The white men of the 1% looked down from a great height
and didn’t see the soil, but rather roads, runways, offices & electric light…
For all your toil don’t spoil the soil
Adjust your sets for heaven’s sake – microbes calling – mycorrhizals dancing – take off your eye masks – what a treat would come your way
Don’t spoil the soil. You’ll foil the toil
of all who shuffle round this mortal coil
Please, please, NEVER BOIL
Because soil, after all, is under all of us
Quiet, dark, still, full of teeming life
Soil let’s not spoil
All that you are
Loads of living bits
All from a star
Soil not oil
Esso I’ll be pleased if you leave Earth’s oil under the soil
The Earth is our Mother – we must love and protect her back
Thank you for recycling me; I will rest in peace
Earthlings toil the soil – why?
The soil improves with toil
Toil on the soil or the whole Earth will spoil
Last week this worm shifted 6 tons of soil.

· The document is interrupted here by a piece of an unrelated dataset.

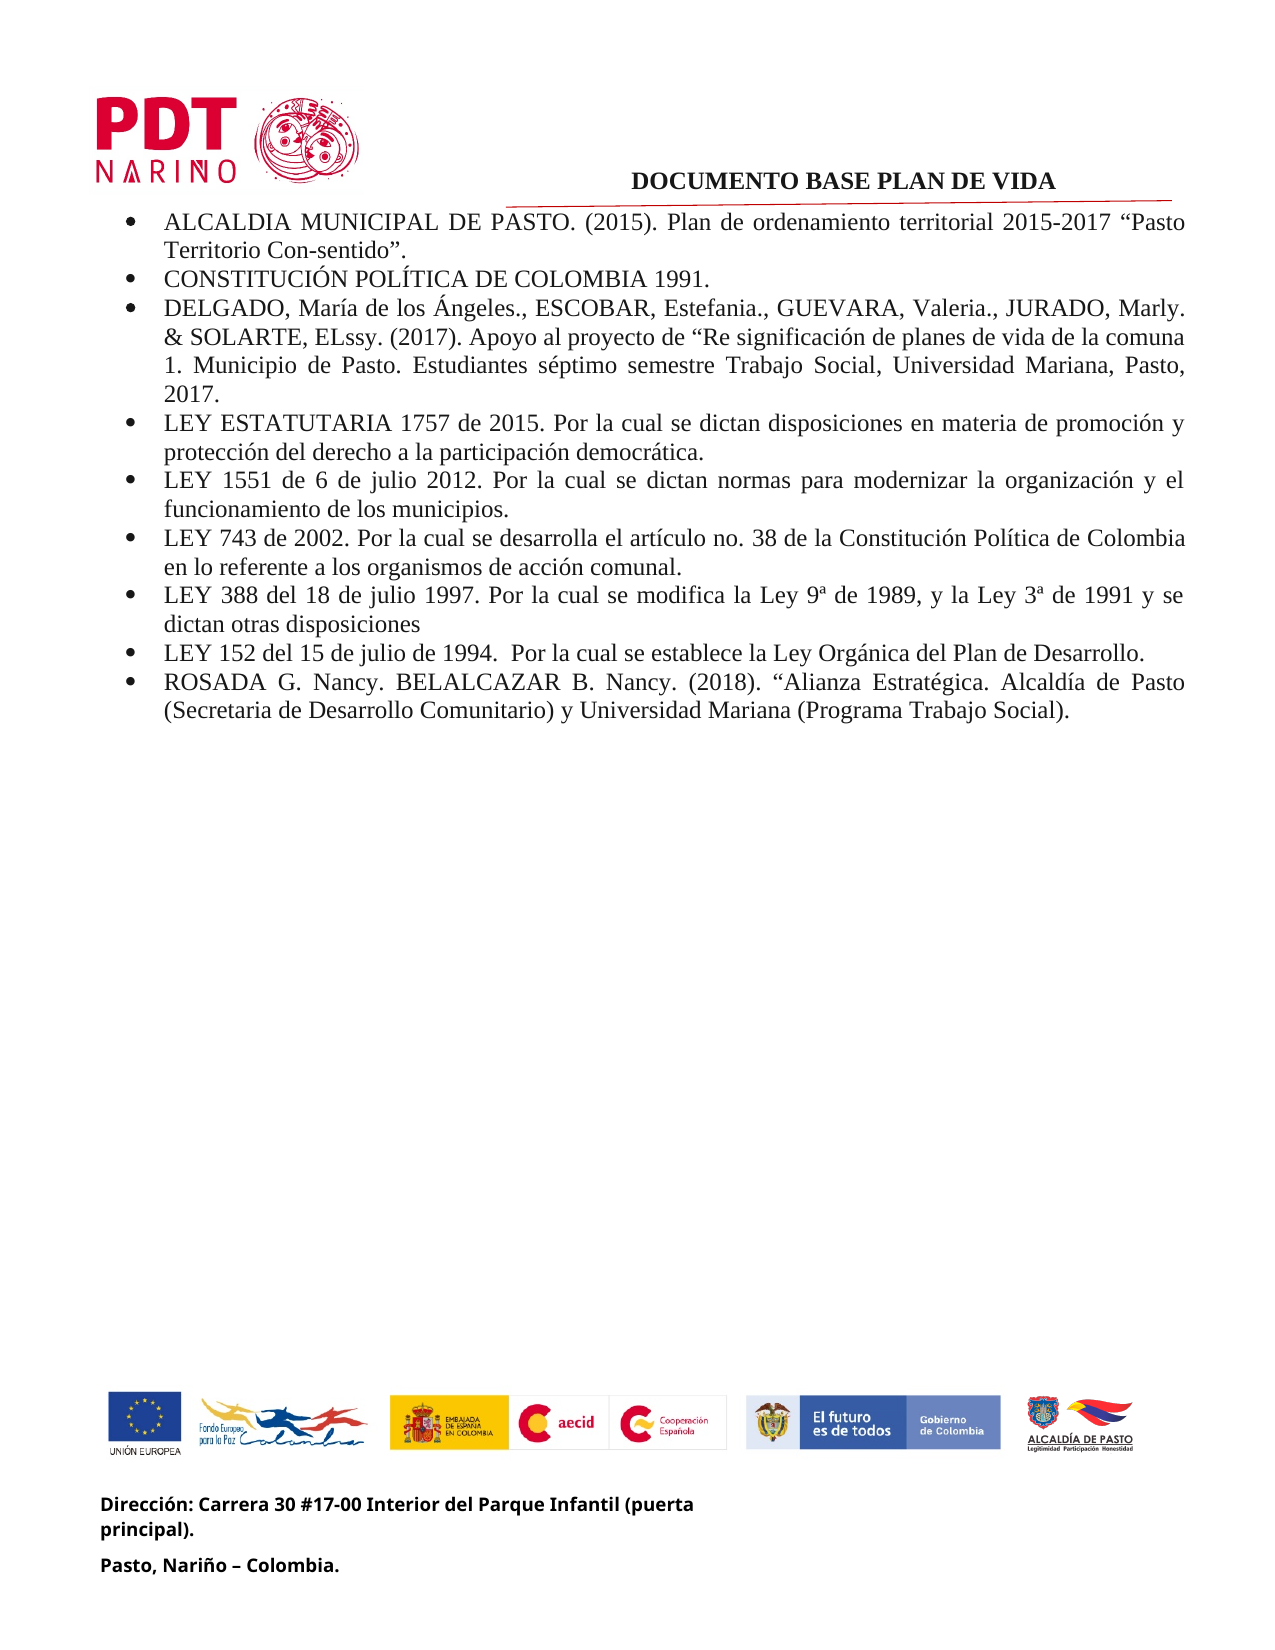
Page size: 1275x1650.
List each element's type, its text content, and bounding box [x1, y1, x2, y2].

No biggie. You’re welcome.
Individual granules thirsty to become one worm-churned, trickle-quenched slime
Thanks for every potato, raspberry & plum & for my soft bed yet to come
The yews
inform us with prehistoric news
Gratitude to soil which protects life from harm
Earth – our sunlight island embracing all
Soil of the sun and stars, where will you be?
Clean it from under your nails and off vegetable skin,
But keep it clean from poisons for the planet to win
May there be no impediment
To the enrichment of your sediment
Let me lie in the soil – soft, warm, dark and sexy
Soil you taste so good

Matt Harvey’s most recent book of poetry is The Element in the Room.